Le processus d'exemption attire l'attention

Les propriétaires qui souhaitent bénéficier d'une exemption doivent démontrer qu'une propriété éligible à New York est leur résidence principale. Le processus d'exemption pourrait également révéler les personnes qui ont revendiqué le statut de non-résident alors qu'elles vivaient réellement en ville.

Un porte-parole du bureau du maire de New York, Zohran Mamdani, a salué les efforts déployés par l'État pour garantir la bonne application de la taxe.

« Le maire Mamdani a travaillé aux côtés du gouverneur Hochul et de ses partenaires à Albany pour faire adopter la taxe sur les pieds à terre afin que nous puissions financer des parcs plus propres, des rues plus sûres et d'autres investissements essentiels dans les cinq arrondissements », a déclaré le porte-parole Matt Rauschenbach.

« Nous nous engageons à faire en sorte que chaque New-Yorkais redevable de la taxe sur le pied-à-terre la paie et à aider ceux qui ne demandent pas d'exemption. Nous partageons l'objectif du gouverneur de faire en sorte que toute personne réclamant un avantage ou une exonération fiscale soit réellement censée en bénéficier. »

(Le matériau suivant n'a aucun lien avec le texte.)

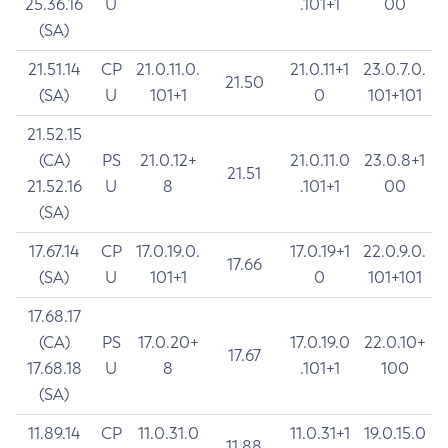
25.36.16
U
.101+1
00
(SA)
21.51.14
CP
21.0.11.0.
21.0.11+1
23.0.7.0.
21.50
(SA)
U
101+1
0
101+101
21.52.15
(CA)
PS
21.0.12+
21.0.11.0
23.0.8+1
21.51
21.52.16
U
8
.101+1
00
(SA)
17.67.14
CP
17.0.19.0.
17.0.19+1
22.0.9.0.
17.66
(SA)
U
101+1
0
101+101
17.68.17
(CA)
PS
17.0.20+
17.0.19.0
22.0.10+
17.67
17.68.18
U
8
.101+1
100
(SA)
11.89.14
CP
11.0.31.0
11.0.31+1
19.0.15.0
11.88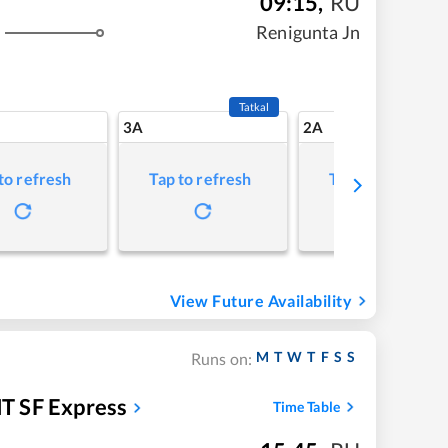
09:15
,
RU
Renigunta Jn
Tatkal
3A
2A
to refresh
Tap to refresh
Tap to refresh
View Future Availability
M
T
W
T
F
S
S
Runs on:
T SF Express
Time Table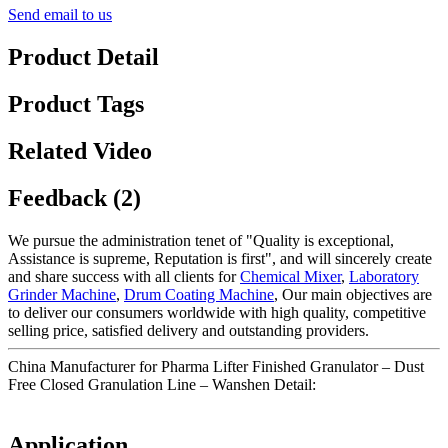
Send email to us
Product Detail
Product Tags
Related Video
Feedback (2)
We pursue the administration tenet of "Quality is exceptional,
Assistance is supreme, Reputation is first", and will sincerely create
and share success with all clients for
Chemical Mixer
,
Laboratory
Grinder Machine
,
Drum Coating Machine
, Our main objectives are
to deliver our consumers worldwide with high quality, competitive
selling price, satisfied delivery and outstanding providers.
China Manufacturer for Pharma Lifter Finished Granulator – Dust
Free Closed Granulation Line – Wanshen Detail:
Application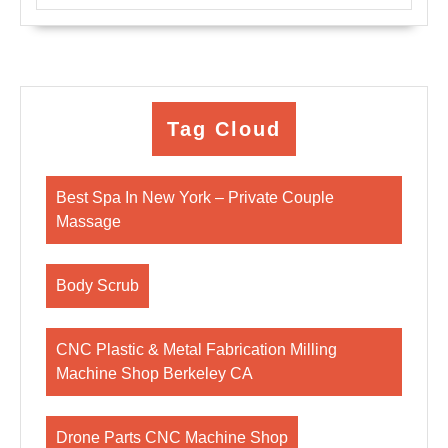
Tag Cloud
Best Spa In New York – Private Couple
Massage
Body Scrub
CNC Plastic & Metal Fabrication Milling
Machine Shop Berkeley CA
Drone Parts CNC Machine Shop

Le déploiement de la fiscalité se poursuit

Le dernier développement survient quelques semaines après que la ville de New York a commencé à informer les propriétaires de résidences secondaires de luxe éligibles d'une valeur de plus de 5 millions de dollars que la taxe sur le pied à terre était « bientôt disponible ». La mesure devrait générer environ 500 millions de dollars par an pour financer les services publics, notamment les parcs, les bibliothèques et les écoles.

Le déploiement a ensuite suscité des critiques après que la ville a publié une base de données consultable répertoriant environ 960 000 propriétés susceptibles d'être soumises à la taxe. Mamdani a défendu la base de données, affirmant qu'il s'agissait du registre immobilier complet de la ville exigé par la législation de l'État plutôt que d'une liste ciblant les contribuables.

Le débat sur la fiscalité se poursuit

Cette politique a également suscité des critiques de la part de chefs d'entreprise, notamment du fondateur de Citadel, Ken Griffin, qui a fait valoir qu'une hausse des impôts pourrait décourager les investissements et la création d'emplois à New York. Malgré ces inquiétudes, le siège social prévu de Citadel au 350 Park Avenue continue d'avancer, la démolition étant en cours après des mois d'incertitude entourant le projet.

Avertissement : Ce contenu a été partiellement produit à l'aide d'outils d'IA et a été révisé et publié par les éditeurs de Benzinga.